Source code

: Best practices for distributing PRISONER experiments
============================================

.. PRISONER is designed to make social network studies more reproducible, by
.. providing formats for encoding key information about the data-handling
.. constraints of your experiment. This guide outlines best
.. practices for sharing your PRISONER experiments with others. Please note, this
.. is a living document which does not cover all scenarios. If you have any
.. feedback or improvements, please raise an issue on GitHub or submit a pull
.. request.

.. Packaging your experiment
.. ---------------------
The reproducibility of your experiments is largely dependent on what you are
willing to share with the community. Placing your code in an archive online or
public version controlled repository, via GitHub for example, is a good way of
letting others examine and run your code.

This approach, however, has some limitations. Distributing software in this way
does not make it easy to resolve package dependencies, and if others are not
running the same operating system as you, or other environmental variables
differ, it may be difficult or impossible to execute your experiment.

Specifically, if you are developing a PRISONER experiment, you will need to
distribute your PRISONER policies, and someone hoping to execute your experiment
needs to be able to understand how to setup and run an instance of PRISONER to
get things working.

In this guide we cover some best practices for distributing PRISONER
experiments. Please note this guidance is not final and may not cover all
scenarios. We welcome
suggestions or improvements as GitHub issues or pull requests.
▬▬▬
**WHAT IS REQUIRED:**
Beginning with the line containing "running the same" and ending with the line containing "Specifically, if you", extract those lines exactly from the listing above, and only those.

**ANSWER BELOW:**
running the same operating system as you, or other environmental variables
differ, it may be difficult or impossible to execute your experiment.

Specifically, if you are developing a PRISONER experiment, you will need to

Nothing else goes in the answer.